Komitmen HBK tentang pentingnya menggalakkan program Food Estate ini, sejalan dengan pandangan Prof. Edi Santosa, Guru Besar Pertanian, alumnus University of Tokyo yang menegaskan, bahwa tingginya lahan pertanian di Indonesia yang berubah peruntukannya menjadi lahan non pertanian seperti infrastruktur jalan, pabrik, dan rumah tinggal, akan berpotensi menimbulkan krisis ketersediaan pangan di dalam negeri.
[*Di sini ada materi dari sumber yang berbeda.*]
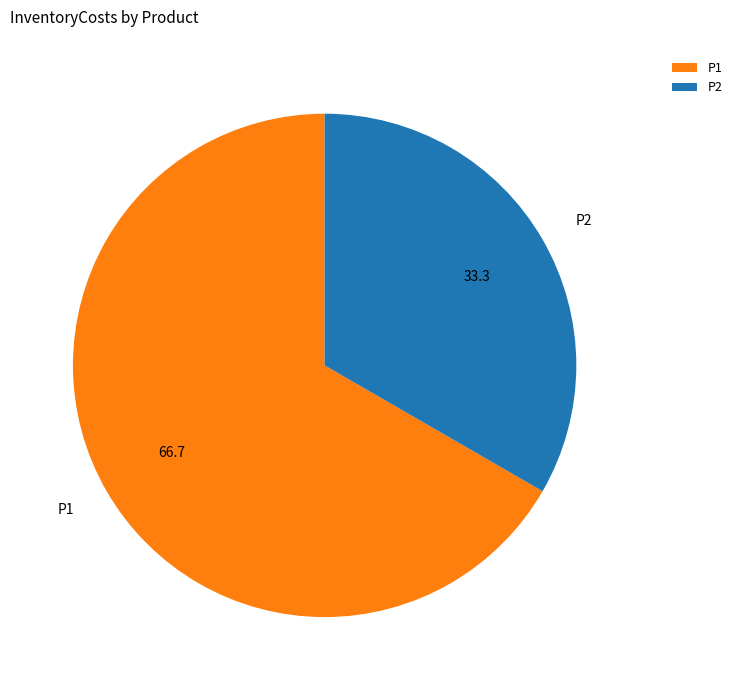

How many segments does this pie chart have?

2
Namun, dengan kehadiran program Food Estate dari pemerintah, kekhawatiran akan krisis pangan tersebut diharapkan tak akan pernah terjadi.
“Dengan adanya Food Estate ini, hingga (tahun) 2045 nanti, lahan (pertanian) yang bertambah bisa mencapai satu juta Ha” ujarnya.
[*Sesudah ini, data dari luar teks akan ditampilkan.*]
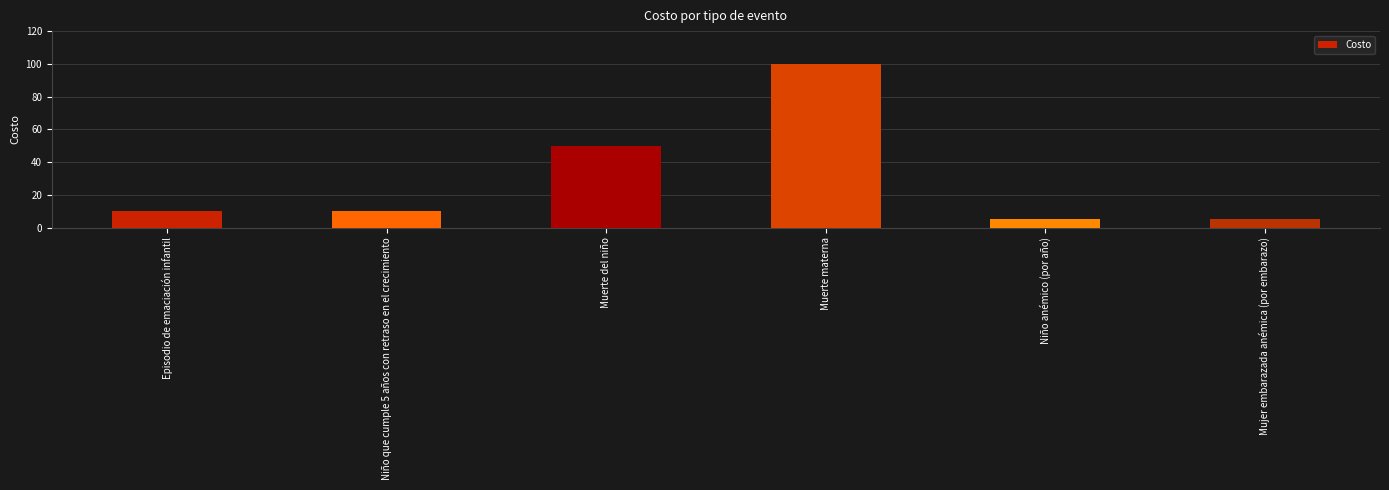

How many categories are shown in the chart?

6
Ditegaskan, Food Estate adalah cara khas dan inovasi baru pencapaian kemandirian, ketahanan, dan kedaulatan pangan bagi seluruh masyarakat di Indonesia. Agar Food Estate bisa berjalan sesuai rencana, maka kata Prof Edi, dibutuhkan konsistensi, teknologi, infrastruktur, mentalitas, dan sumber daya manusia yang memadai.
“Anak-anak muda dari daerah (tempat Food Estate diterapkan), bisa menjadi pioneer-pioneer untuk masa depan. Kita bisa membuat sekolah khusus, mungkin hanya enam bulan saja, untuk diajari soal Food Estate ini," katanya.
Di sisi lain, HBK berharap, program Food Estate akan tetap berjalan sesuai program yang sudah dicanangkan, terlepas dari apapun hasil Pemilu tahun 2024 nanti.
"Sebaiknya waktu berkompetisi dibatasi enam atau delapan bulan saja, setelahnya, semua pemangku kepentingan harus mampu bahu membahu, bekerjasama untuk meningkatkan kesejahteraan rakyat, yang salah satunya melalui program Food Estate ini," tutup HBK.